They announced today that they have released their “Covid19 App“.
This is the dodgy little application for a mobile phone which is supposed to alert me if I have been near someone with the dreaded lurgy.
Okay, I admit it – I downloaded it just to see what it does. Naturally it is all yellow which for some strange reason seems to be the colour of the virus [judging by all the notices and advertisements around the place]. It’s only practical value seems to be being able to provide me with a constant update on the number of deaths and infections in the country which is fuck all use to any man nor beast. Strangely, quite a number of weirdos seem to be obsessed with these figures so I suppose it will keep them happy?
I was going to delete it from my phone again but then had second thoughts.
I went back to my personal information that I had previously entered. I ramped up my fever levels and announced that I am a walking hotbed of the Virus and am highly infectious.
All I have to do now is to have a long stroll around Skobieville making sure I walk close to anyone who might have a smart phone. Seeing as most of the chavs who live there would buy the latest iPhone before they would fork out for child support, that shouldn’t be too hard.
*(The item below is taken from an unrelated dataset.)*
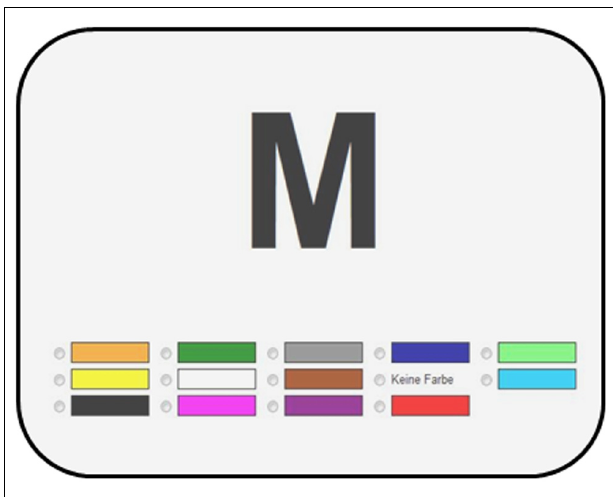
FIGURE 1 | Example trial of the consistency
Then we’ll see how well the “app” works?
Get Penny to carry it for you.
She/he? will cover far more ground than you, and when the Virus Elimination Squad, in full Haz Mat, NBCC suits with grabber loops on the end of 10 foot poles track the mobile down they will be surprised.
It would be better to use the Cat as she wanders around several parishes.
I've never wanted to own an App-phone GD but this post has got me wishing I did now that you've found a way to use one to piss-off the authorities. LOL. 🙂
Ha ha! That’s brilliantly funny, I might do the same, then nominate everyone at work as being in contact ,see how their track and trace implode.